Records contained in a dataset
========================
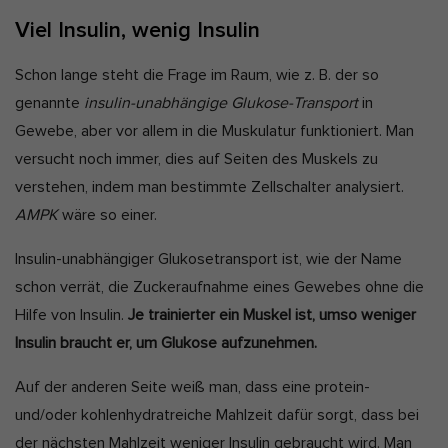
Viel Insulin, wenig Insulin
Schon lange steht die Frage im Raum, wie z. B. der so
genannte
insulin-unabhängige Glukose-Transport
in
Gewebe, aber vor allem in die Muskulatur funktioniert. Man
versucht noch immer, dies auf Seiten des Muskels zu
verstehen, indem man bestimmte Zellschalter analysiert.
AMPK
wäre so einer.
Insulin-unabhängiger Glukosetransport ist, wie der Name
schon verrät, die Zuckeraufnahme eines Gewebes ohne die
Hilfe von Insulin.
Je trainierter ein Muskel ist, umso weniger
Insulin braucht er, um Glukose aufzunehmen.
Auf der anderen Seite weiß man, dass eine protein-
und/oder kohlenhydratreiche Mahlzeit dafür sorgt, dass bei
der nächsten Mahlzeit weniger Insulin gebraucht wird. Man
========================
Leave the pictures out and print the records above exactly as they stand.

- _SOLUTION FOR THIS EXERCISE_:
Viel Insulin, wenig Insulin
Schon lange steht die Frage im Raum, wie z. B. der so
genannte
insulin-unabhängige Glukose-Transport
in
Gewebe, aber vor allem in die Muskulatur funktioniert. Man
versucht noch immer, dies auf Seiten des Muskels zu
verstehen, indem man bestimmte Zellschalter analysiert.
AMPK
wäre so einer.
Insulin-unabhängiger Glukosetransport ist, wie der Name
schon verrät, die Zuckeraufnahme eines Gewebes ohne die
Hilfe von Insulin.
Je trainierter ein Muskel ist, umso weniger
Insulin braucht er, um Glukose aufzunehmen.
Auf der anderen Seite weiß man, dass eine protein-
und/oder kohlenhydratreiche Mahlzeit dafür sorgt, dass bei
der nächsten Mahlzeit weniger Insulin gebraucht wird. Man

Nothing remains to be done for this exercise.